'''

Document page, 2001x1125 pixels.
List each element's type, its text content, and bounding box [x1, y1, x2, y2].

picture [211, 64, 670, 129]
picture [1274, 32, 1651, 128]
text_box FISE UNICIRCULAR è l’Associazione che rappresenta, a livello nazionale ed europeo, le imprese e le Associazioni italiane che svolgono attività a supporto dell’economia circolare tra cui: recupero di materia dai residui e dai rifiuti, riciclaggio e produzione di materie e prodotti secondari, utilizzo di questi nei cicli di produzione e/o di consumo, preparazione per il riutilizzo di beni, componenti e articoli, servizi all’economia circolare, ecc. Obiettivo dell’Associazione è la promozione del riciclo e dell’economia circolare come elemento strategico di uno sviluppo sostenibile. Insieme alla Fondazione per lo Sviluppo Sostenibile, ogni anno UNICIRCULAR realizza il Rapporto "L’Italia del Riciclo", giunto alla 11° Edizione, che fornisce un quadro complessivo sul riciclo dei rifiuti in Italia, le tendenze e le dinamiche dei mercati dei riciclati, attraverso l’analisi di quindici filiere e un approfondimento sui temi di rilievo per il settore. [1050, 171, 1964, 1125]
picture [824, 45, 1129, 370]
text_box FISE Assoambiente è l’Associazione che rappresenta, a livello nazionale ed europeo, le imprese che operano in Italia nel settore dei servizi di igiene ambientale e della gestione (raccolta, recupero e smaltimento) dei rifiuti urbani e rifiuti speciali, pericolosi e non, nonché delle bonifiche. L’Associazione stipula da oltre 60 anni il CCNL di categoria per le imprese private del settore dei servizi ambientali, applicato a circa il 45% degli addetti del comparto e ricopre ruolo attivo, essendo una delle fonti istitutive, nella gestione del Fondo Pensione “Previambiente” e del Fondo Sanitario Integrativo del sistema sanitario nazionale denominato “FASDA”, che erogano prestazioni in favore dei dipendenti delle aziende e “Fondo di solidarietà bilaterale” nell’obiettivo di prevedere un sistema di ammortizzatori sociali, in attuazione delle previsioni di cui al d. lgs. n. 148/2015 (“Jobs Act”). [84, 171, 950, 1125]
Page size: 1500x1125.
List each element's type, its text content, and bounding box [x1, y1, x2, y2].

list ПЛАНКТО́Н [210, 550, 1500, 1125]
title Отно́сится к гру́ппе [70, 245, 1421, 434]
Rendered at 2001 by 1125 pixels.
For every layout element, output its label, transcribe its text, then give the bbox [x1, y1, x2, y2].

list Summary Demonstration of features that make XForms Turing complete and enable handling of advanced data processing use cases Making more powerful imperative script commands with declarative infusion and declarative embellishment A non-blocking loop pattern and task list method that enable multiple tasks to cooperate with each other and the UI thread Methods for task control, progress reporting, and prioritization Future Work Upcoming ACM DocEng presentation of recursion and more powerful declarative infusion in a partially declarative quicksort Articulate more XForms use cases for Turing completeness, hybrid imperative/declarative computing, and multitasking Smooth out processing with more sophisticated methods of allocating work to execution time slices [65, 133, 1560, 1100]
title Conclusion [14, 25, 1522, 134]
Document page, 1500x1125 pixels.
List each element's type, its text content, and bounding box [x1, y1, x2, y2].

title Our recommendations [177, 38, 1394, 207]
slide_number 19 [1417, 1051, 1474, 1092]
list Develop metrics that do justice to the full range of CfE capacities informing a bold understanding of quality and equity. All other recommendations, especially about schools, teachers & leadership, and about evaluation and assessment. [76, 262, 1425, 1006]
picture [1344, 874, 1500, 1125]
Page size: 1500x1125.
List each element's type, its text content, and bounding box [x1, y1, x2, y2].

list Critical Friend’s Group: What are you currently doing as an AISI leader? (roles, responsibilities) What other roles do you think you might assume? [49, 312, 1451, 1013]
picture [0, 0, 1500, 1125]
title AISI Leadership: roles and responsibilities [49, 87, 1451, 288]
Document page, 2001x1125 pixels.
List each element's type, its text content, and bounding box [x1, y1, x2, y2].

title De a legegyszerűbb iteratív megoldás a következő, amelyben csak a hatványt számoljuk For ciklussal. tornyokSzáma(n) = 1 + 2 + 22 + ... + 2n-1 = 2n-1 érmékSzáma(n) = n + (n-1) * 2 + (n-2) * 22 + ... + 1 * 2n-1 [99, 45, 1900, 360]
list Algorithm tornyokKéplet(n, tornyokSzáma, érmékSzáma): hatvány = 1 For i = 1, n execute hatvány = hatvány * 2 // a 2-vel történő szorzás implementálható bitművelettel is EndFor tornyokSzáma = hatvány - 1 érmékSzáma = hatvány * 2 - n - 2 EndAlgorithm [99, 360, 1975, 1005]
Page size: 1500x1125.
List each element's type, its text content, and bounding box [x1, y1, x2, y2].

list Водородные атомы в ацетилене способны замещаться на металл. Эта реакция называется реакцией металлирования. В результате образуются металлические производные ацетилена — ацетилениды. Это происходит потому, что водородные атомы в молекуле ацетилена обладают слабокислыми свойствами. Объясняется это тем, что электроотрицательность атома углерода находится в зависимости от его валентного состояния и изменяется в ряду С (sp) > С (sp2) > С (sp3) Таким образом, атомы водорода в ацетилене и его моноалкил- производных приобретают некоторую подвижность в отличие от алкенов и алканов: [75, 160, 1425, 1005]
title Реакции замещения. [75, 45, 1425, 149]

'''

Restate each of the records exactly, leaving nothing out.

**Output for this exercise:**
Document page, 2001x1125 pixels.
List each element's type, its text content, and bounding box [x1, y1, x2, y2].

picture [211, 64, 670, 129]
picture [1274, 32, 1651, 128]
text_box FISE UNICIRCULAR è l’Associazione che rappresenta, a livello nazionale ed europeo, le imprese e le Associazioni italiane che svolgono attività a supporto dell’economia circolare tra cui: recupero di materia dai residui e dai rifiuti, riciclaggio e produzione di materie e prodotti secondari, utilizzo di questi nei cicli di produzione e/o di consumo, preparazione per il riutilizzo di beni, componenti e articoli, servizi all’economia circolare, ecc. Obiettivo dell’Associazione è la promozione del riciclo e dell’economia circolare come elemento strategico di uno sviluppo sostenibile. Insieme alla Fondazione per lo Sviluppo Sostenibile, ogni anno UNICIRCULAR realizza il Rapporto "L’Italia del Riciclo", giunto alla 11° Edizione, che fornisce un quadro complessivo sul riciclo dei rifiuti in Italia, le tendenze e le dinamiche dei mercati dei riciclati, attraverso l’analisi di quindici filiere e un approfondimento sui temi di rilievo per il settore. [1050, 171, 1964, 1125]
picture [824, 45, 1129, 370]
text_box FISE Assoambiente è l’Associazione che rappresenta, a livello nazionale ed europeo, le imprese che operano in Italia nel settore dei servizi di igiene ambientale e della gestione (raccolta, recupero e smaltimento) dei rifiuti urbani e rifiuti speciali, pericolosi e non, nonché delle bonifiche. L’Associazione stipula da oltre 60 anni il CCNL di categoria per le imprese private del settore dei servizi ambientali, applicato a circa il 45% degli addetti del comparto e ricopre ruolo attivo, essendo una delle fonti istitutive, nella gestione del Fondo Pensione “Previambiente” e del Fondo Sanitario Integrativo del sistema sanitario nazionale denominato “FASDA”, che erogano prestazioni in favore dei dipendenti delle aziende e “Fondo di solidarietà bilaterale” nell’obiettivo di prevedere un sistema di ammortizzatori sociali, in attuazione delle previsioni di cui al d. lgs. n. 148/2015 (“Jobs Act”). [84, 171, 950, 1125]
Page size: 1500x1125.
List each element's type, its text content, and bounding box [x1, y1, x2, y2].

list ПЛАНКТО́Н [210, 550, 1500, 1125]
title Отно́сится к гру́ппе [70, 245, 1421, 434]
Rendered at 2001 by 1125 pixels.
For every layout element, output its label, transcribe its text, then give the bbox [x1, y1, x2, y2].

list Summary Demonstration of features that make XForms Turing complete and enable handling of advanced data processing use cases Making more powerful imperative script commands with declarative infusion and declarative embellishment A non-blocking loop pattern and task list method that enable multiple tasks to cooperate with each other and the UI thread Methods for task control, progress reporting, and prioritization Future Work Upcoming ACM DocEng presentation of recursion and more powerful declarative infusion in a partially declarative quicksort Articulate more XForms use cases for Turing completeness, hybrid imperative/declarative computing, and multitasking Smooth out processing with more sophisticated methods of allocating work to execution time slices [65, 133, 1560, 1100]
title Conclusion [14, 25, 1522, 134]
Document page, 1500x1125 pixels.
List each element's type, its text content, and bounding box [x1, y1, x2, y2].

title Our recommendations [177, 38, 1394, 207]
slide_number 19 [1417, 1051, 1474, 1092]
list Develop metrics that do justice to the full range of CfE capacities informing a bold understanding of quality and equity. All other recommendations, especially about schools, teachers & leadership, and about evaluation and assessment. [76, 262, 1425, 1006]
picture [1344, 874, 1500, 1125]
Page size: 1500x1125.
List each element's type, its text content, and bounding box [x1, y1, x2, y2].

list Critical Friend’s Group: What are you currently doing as an AISI leader? (roles, responsibilities) What other roles do you think you might assume? [49, 312, 1451, 1013]
picture [0, 0, 1500, 1125]
title AISI Leadership: roles and responsibilities [49, 87, 1451, 288]
Document page, 2001x1125 pixels.
List each element's type, its text content, and bounding box [x1, y1, x2, y2].

title De a legegyszerűbb iteratív megoldás a következő, amelyben csak a hatványt számoljuk For ciklussal. tornyokSzáma(n) = 1 + 2 + 22 + ... + 2n-1 = 2n-1 érmékSzáma(n) = n + (n-1) * 2 + (n-2) * 22 + ... + 1 * 2n-1 [99, 45, 1900, 360]
list Algorithm tornyokKéplet(n, tornyokSzáma, érmékSzáma): hatvány = 1 For i = 1, n execute hatvány = hatvány * 2 // a 2-vel történő szorzás implementálható bitművelettel is EndFor tornyokSzáma = hatvány - 1 érmékSzáma = hatvány * 2 - n - 2 EndAlgorithm [99, 360, 1975, 1005]
Page size: 1500x1125.
List each element's type, its text content, and bounding box [x1, y1, x2, y2].

list Водородные атомы в ацетилене способны замещаться на металл. Эта реакция называется реакцией металлирования. В результате образуются металлические производные ацетилена — ацетилениды. Это происходит потому, что водородные атомы в молекуле ацетилена обладают слабокислыми свойствами. Объясняется это тем, что электроотрицательность атома углерода находится в зависимости от его валентного состояния и изменяется в ряду С (sp) > С (sp2) > С (sp3) Таким образом, атомы водорода в ацетилене и его моноалкил- производных приобретают некоторую подвижность в отличие от алкенов и алканов: [75, 160, 1425, 1005]
title Реакции замещения. [75, 45, 1425, 149]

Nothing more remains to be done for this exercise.